Although the 911 SC was discountinued for MY1984, Porsche produced 20 911 SC RS competition cars. The special 3-litre engine developed 188 kW. With the help of aluminium and plastics the curb weight was dramatically reduced, to 960 kg/2116 lb. Saeed Al-Hajri took victory with the 911 SC RS in the first competition the car entered, the 1984 Qatar rallye.
From the beginning of the 911 Carrera 3.2 production, Porsche started offering 911 Turbo’s wide body for normally aspirated cars – the posing era had started.
When the Carrera 3.2 was introduced, the engineers focused on the next generation of the 911, the 964. Not yet an 964, but an aerodynamic test car was made based on the 1984 911 3.2. While the standard G-model had a drag coefficient cd (cw) of 0.40, the aerodynamic 911 achieved a figure as low as 0.27 in 1986.
On MY1986, the Targa and Cabriolet versions were added to the 911 Turbo’s line-up and Turbo was back in USA after 6 years gap. The US-version 911 Turbo now had 15 kW more than in the last MY1979 US cars, but still 11 kW short of the European version.
For MY1987 the export models received a power increase of 8 kW (now 160 kW), but these catalyst-equipped cars were still 10 kW short of the European standard 170 kW model. From now on, the catalyst model was also available in Europe in addition to the non-catalyst model. For the MY1987 Carrera 3.2 also the stronger G50 gearbox was introduced.
In MY1987 the 911 Carrera 3.2 became available in slightly stripped form and was called the Club Sport.
From MY1987 the Flachbau was available also in Targa and Cabriolet form. The Flachbaus weren’t one-offs ordered from Porsche’s Sonderwunsch department anymore and could be specified like other optional extras, with option code M505 for USA (cars with standard 911 Turbo under valance) or M506 for Germany (cars with Porsche Exclusive front spoiler, option code XA4).

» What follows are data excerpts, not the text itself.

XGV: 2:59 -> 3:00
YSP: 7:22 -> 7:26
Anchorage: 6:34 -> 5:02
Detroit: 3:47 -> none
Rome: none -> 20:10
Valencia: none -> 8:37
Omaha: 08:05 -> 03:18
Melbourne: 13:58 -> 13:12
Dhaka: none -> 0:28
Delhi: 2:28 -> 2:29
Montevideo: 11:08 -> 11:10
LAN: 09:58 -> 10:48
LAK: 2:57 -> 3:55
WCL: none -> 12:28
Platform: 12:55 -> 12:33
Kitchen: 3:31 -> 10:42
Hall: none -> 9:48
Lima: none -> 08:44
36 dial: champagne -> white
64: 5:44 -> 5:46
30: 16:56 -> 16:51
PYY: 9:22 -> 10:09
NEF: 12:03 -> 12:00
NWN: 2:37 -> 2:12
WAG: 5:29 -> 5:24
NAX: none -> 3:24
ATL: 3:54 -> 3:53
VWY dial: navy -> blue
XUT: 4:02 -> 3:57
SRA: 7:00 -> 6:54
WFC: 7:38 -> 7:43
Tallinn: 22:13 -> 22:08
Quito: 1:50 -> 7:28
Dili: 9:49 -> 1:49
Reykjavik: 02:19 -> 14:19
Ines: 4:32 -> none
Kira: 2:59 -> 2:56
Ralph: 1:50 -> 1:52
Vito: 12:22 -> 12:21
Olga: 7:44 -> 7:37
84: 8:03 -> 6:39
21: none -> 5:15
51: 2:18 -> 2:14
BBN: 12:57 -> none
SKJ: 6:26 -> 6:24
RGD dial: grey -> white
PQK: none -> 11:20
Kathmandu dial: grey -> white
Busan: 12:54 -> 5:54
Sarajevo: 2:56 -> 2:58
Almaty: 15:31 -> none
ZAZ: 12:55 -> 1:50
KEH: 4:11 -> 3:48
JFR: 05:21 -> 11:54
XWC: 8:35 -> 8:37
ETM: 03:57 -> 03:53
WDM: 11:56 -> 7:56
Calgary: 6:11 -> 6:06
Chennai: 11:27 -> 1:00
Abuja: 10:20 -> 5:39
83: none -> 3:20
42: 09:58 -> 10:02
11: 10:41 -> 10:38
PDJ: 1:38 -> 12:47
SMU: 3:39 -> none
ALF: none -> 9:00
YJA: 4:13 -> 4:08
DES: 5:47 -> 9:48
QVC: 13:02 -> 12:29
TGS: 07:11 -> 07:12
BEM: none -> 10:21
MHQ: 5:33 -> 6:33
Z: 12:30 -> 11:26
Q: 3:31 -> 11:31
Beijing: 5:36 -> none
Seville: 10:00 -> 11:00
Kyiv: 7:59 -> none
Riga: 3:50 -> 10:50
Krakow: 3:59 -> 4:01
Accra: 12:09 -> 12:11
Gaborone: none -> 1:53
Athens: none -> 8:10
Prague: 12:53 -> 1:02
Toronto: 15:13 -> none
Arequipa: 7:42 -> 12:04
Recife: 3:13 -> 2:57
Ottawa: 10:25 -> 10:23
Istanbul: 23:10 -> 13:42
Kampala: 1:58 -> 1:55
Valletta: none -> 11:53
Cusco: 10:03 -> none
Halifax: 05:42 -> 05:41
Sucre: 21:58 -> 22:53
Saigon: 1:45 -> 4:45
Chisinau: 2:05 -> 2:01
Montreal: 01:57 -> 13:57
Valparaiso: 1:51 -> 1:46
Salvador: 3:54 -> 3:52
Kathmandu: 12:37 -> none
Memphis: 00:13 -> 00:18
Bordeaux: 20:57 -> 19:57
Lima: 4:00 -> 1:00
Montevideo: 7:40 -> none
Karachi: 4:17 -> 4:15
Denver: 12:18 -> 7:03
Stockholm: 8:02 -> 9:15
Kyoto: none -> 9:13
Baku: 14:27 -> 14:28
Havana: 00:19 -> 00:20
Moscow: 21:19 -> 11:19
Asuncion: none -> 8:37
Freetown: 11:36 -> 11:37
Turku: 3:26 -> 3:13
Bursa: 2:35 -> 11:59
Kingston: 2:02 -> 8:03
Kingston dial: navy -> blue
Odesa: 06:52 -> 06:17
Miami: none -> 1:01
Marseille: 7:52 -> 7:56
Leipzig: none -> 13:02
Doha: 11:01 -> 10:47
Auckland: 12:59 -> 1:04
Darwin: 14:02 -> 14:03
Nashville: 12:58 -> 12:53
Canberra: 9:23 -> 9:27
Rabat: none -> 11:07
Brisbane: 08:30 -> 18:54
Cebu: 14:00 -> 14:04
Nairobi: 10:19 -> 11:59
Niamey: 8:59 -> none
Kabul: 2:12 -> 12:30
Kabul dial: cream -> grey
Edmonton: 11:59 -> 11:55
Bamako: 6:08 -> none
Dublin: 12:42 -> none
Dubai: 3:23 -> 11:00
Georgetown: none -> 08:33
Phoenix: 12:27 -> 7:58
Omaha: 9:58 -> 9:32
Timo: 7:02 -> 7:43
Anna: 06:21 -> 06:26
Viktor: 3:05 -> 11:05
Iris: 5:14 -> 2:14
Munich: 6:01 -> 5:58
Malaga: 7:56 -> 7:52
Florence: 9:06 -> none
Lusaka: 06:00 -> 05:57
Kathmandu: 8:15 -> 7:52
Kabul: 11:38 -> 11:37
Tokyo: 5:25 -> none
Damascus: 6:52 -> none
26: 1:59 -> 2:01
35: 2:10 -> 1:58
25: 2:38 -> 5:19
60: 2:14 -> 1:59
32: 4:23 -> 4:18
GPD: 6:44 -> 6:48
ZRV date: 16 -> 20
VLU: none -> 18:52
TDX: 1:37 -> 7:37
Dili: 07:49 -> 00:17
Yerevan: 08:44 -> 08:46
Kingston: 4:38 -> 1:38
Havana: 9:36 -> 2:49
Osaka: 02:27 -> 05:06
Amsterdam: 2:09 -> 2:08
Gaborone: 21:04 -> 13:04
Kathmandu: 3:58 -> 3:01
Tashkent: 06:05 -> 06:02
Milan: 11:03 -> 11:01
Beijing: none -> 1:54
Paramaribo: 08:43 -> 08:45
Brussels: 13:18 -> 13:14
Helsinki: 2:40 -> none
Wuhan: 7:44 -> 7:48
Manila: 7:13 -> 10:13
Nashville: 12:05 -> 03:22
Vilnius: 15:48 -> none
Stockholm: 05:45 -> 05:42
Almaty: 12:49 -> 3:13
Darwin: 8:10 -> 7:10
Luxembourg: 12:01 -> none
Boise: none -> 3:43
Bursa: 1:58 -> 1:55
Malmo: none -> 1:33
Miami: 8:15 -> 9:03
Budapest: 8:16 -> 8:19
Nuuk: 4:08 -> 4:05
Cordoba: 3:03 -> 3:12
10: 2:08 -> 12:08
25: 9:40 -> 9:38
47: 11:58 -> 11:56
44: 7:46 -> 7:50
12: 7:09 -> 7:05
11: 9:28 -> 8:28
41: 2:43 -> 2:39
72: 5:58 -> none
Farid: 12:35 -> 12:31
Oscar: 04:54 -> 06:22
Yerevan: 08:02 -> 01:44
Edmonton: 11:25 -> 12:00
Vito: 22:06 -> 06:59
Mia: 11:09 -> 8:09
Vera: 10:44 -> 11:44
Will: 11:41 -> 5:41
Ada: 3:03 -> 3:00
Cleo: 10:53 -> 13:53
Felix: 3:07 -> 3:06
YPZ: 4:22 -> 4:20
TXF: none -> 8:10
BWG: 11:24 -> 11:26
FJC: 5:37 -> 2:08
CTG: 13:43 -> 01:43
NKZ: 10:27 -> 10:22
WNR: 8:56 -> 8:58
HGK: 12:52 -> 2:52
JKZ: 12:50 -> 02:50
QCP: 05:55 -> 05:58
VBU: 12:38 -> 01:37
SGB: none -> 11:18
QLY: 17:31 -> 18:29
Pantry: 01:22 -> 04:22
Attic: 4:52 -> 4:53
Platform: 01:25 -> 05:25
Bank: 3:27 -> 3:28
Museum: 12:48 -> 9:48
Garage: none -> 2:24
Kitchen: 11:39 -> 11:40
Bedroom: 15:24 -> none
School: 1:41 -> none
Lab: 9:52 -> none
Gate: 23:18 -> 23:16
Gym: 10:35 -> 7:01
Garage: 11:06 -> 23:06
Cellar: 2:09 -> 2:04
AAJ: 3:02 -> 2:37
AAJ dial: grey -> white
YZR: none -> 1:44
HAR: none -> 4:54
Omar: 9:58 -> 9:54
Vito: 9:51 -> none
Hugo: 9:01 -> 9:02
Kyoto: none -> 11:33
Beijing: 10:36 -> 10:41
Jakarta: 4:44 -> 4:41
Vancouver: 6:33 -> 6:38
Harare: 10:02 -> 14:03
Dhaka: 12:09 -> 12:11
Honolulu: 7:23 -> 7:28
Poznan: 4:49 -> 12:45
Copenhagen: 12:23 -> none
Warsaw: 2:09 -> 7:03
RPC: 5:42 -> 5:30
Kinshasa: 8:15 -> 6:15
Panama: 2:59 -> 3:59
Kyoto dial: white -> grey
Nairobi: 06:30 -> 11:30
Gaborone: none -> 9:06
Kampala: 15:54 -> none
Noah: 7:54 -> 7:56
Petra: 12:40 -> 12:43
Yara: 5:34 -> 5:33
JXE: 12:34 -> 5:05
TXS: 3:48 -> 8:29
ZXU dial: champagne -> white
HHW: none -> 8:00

In total 984 Flachbau G-models were made.
For the last model year, 1989, 911 Speedster was introduced. Over 2000 of these beautiful cars were made. Only ~8% were standard cars with narrow body and ~92% were ordered with Turbo-look widebody out of which a very few cars were given the Flachbau treatment. For the last model year also the “25 years 911” anniversary model was produced based on the 911 Carrera 3.2 Coupé and a 5-speed G50 gearbox was finally installed in the 911 Turbo. The normally aspirated models had always the 5-speed available, but Turbo was for some reason made with 4-speed gearbox until MY1988.
For the MY1989, a new 911, the 964 was introduced. During that model year, both the G-model and the 964 were made.